Pyrrhosa Pyrrhósa Endl. [St. L. Endlicher], – van Gr. purrhos (van pur, vuur), vuurrood. Plant met vuurroode beharing.
pyrrhothyrsus pyrrhothýrsus (-a, -um), – van Gr. purrhos (van pur, vuur), vuurrood; thursos, (als bot. term) bloempluim: met vuurroode of vuurrood behaarde bloempluimen.
pyrrhotricha pyrrhótricha, – zie pyrrhotrĭchus.
Pyrrhotrichia Pyrrhótrichia, W. et A. [R. Wight en G. A. Walker Arnott], – van Gr. purrhos (van pur, vuur), vuurrood; thrix (trĭchos), haar: roodbehaarde plant.
pyrrhotrichus pyrrhótrichus (-a, -um), – van Gr. purrhos (van pur, vuur), vuurrood; thrix (trĭchos), haar: met vuurroode beharing.
Pyrrotrichia Pyrrotríchia, – zie Pyrrhotrĭchia.
Pyrsonota Pyrsonóta, Ridl. [H. N. Ridley], – van Gr. pursos, vuur; nôtos, rug. – De rugzijde (onderzijde) der bladeren draagt vuurkleurige (geelroode) haren.
Pyru- Pyru-, – zie Piru-
pyxidarius pyxidárius (-a, -um), – van Gr. puxis (puxĭdos), doos (van Buxus-hout): doosjes, dwz. doosvruchten dragend.
pyxidatus pyxidátus (-a, -um), – van Gr. puxis (puxĭdos), doos (van Buxus-hout): doosvormig, doozen of iets daarop gelijkends dragend.

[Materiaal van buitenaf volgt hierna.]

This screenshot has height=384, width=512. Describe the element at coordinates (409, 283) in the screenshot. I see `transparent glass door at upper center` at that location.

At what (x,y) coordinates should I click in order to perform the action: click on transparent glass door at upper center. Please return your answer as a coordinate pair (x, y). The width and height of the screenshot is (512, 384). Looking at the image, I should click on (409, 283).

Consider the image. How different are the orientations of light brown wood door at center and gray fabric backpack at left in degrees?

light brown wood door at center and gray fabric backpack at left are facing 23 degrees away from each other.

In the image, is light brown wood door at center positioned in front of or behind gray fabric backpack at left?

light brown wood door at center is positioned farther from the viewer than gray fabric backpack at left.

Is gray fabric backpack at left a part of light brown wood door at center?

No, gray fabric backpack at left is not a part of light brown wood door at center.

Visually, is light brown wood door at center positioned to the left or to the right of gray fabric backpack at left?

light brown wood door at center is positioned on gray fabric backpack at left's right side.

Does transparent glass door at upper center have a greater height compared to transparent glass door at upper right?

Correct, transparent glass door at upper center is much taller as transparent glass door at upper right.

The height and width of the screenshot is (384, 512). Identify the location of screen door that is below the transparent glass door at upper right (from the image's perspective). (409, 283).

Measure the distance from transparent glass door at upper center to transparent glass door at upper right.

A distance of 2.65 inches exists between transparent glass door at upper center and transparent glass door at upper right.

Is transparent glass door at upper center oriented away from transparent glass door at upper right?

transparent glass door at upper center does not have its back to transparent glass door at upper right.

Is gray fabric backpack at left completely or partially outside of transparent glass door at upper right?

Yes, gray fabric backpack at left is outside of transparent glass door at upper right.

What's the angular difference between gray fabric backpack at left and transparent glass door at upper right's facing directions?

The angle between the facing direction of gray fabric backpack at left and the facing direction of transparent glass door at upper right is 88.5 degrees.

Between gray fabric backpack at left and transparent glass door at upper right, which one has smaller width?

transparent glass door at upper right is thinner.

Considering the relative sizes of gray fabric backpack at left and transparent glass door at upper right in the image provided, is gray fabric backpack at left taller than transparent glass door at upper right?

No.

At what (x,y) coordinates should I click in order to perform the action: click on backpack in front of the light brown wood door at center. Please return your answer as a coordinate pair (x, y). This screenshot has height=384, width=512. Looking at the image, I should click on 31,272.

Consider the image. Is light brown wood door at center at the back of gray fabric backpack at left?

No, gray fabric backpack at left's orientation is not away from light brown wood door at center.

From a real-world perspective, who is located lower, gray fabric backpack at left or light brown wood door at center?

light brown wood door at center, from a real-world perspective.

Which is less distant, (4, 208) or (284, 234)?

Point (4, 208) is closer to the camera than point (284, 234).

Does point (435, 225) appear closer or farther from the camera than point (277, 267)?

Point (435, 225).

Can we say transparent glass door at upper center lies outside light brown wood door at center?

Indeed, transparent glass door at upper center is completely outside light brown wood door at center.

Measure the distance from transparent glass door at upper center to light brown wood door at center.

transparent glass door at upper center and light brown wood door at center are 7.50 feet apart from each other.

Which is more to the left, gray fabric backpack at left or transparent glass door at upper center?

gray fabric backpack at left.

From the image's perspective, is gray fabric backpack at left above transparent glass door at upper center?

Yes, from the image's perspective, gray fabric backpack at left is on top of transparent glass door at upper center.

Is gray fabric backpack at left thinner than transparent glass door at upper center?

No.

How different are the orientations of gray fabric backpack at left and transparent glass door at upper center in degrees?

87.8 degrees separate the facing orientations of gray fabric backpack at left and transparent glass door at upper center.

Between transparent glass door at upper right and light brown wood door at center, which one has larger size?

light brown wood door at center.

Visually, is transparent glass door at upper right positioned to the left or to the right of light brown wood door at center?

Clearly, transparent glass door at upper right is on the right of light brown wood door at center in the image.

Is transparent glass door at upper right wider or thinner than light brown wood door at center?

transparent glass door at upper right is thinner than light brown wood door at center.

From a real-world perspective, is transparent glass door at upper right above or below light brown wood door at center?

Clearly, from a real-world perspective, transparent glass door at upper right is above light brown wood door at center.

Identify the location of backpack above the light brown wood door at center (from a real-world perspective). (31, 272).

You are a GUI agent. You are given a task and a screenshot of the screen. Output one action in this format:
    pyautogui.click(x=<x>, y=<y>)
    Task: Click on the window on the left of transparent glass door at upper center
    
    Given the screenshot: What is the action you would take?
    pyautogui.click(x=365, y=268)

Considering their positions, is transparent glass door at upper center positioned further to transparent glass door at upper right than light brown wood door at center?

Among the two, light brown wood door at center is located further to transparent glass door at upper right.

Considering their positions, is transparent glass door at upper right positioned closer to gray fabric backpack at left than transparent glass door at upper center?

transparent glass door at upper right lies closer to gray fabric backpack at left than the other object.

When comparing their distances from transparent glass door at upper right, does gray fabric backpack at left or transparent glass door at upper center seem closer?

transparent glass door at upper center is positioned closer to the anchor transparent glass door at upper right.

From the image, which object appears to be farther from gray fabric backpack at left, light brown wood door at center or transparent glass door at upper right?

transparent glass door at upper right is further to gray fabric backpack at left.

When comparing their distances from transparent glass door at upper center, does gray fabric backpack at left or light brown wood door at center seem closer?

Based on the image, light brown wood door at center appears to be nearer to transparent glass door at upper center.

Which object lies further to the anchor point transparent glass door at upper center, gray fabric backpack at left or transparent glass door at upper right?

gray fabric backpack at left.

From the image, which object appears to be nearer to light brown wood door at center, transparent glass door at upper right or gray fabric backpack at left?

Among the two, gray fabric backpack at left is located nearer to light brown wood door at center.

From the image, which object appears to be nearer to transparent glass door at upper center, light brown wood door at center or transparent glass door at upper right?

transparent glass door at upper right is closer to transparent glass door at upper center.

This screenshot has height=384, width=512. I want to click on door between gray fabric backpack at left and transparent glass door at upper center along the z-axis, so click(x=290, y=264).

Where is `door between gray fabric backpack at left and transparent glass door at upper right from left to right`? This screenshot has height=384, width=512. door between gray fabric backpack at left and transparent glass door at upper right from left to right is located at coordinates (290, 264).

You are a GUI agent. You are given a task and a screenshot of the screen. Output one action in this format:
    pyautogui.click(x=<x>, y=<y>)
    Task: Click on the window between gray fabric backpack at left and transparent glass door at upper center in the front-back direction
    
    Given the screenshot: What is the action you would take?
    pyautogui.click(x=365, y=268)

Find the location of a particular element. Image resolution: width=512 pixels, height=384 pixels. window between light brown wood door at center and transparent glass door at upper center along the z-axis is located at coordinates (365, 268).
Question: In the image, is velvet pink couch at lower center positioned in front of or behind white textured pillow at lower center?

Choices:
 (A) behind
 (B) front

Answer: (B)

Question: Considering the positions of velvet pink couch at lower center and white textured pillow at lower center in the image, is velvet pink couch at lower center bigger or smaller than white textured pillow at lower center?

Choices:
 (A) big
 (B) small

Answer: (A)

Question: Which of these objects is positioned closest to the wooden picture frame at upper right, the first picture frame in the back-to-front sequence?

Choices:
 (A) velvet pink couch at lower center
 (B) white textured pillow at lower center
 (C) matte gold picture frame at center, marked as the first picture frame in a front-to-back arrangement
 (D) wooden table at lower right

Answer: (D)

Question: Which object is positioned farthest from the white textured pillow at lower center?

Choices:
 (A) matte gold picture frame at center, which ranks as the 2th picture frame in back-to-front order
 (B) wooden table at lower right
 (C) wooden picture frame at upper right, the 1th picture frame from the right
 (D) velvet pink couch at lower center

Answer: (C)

pyxidifer / pyxidiferus pyxídifer (pyxidífera, pyxidíferum) / pyxidíferus (-a, -um), – van Gr. puxis (puxĭdos), doos (van Buxus-hout); Lat. ferre, dragen: doozen of iets daarop gelijkends dragend. Deze samenkoppeling van Gr. en Lat. is niet fraai: pyxidophŏrus en capsulĭfěr(us) zijn beter.
pyxidiformis pyxidifórmis (-is, -e), – van Gr. puxis (puxĭdos), doos (van Buxus-hout); Lat. forma, vorm: den vorm eener doos hebbend, doosvormig, op een doos gelijkend. – Deze samenkoppeling van Gr. en Lat. is niet fraai: pyxidomorphus en capsuliformis zijn beter.
Pyxidium Pyxídium Miq. [F. A. W. Miquel], – Lat. transcr. van Gr. puxidĭon [verkleinw. van puxis (puxĭdos), doos (van Buxushout)], doosje. De naam zinspeelt op de met een deksel openspringende vrucht.
Pyxipoma Pyxipóma Fenzl [E. Fenzl], – van Gr. puxis, doos (van Buxushout); pôma, deksel: doos met deksel. – De naam zinspeelt op den bouw der vrucht.